Four days before Saturday’s South Carolina primary, Obama improved Donald Trump’s standing with Republicans by volubly deploring him and cannily placing him in the Republican mainstream: “He says in more interesting ways what the other [Republican] candidates are saying.” Not exactly.
Certainly not last week when Trump said, “I like the [Obamacare] mandate.” He thereby disparaged one of conservatism’s greatest recent achievements — persuading five Supreme Court justices that the mandate is not justifiable as a regulation of interstate commerce, so the Constitution’s commerce clause is not an infinitely elastic empowerment of Congress.

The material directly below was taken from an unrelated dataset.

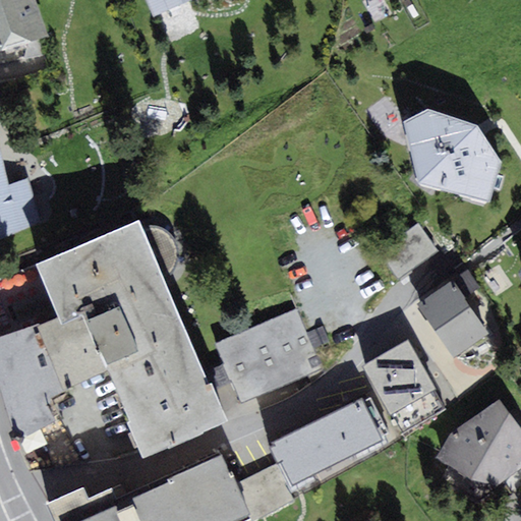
[(35,0),(0,0),(0,50),(48,36),(35,0)]
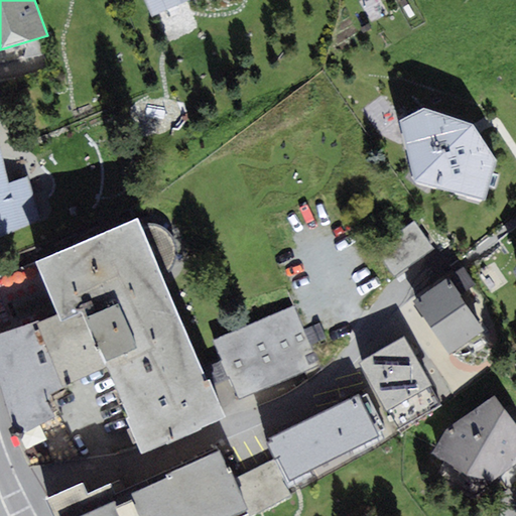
[(145,0),(152,15),(188,0),(145,0)]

Trump was not saying “what the other candidates are saying” when last week he said: “Every single other [Republican] candidate is going to cut the hell out of your Social Security.” Trump so relishes causing Republican wreckage that he went on to attack House Speaker Paul Ryan. Recalling the Democrats’ 2011 ad depicting a Ryan-like figure pushing an elderly woman in a wheelchair off a cliff, Trump suggested that the ad was fair commentary on Ryan’s proposed entitlement reforms. Trump’s plan for reforming entitlements probably is to get Mexico to pay for them, after it finances The Wall.
Many South Carolina Evangelicals, like those in Iowa, showed, shall we say, Christian forgiveness toward Trump, who boasts of his sexual athleticism, embraces torture, and promises to kill terrorists’ families. Or perhaps these remarkable Evangelicals think his myriad conversions-of-convenience (his serial adjustments of his “convictions” in time for this campaign) constitute being “born again.” This is an interesting interpretation of John 3:7.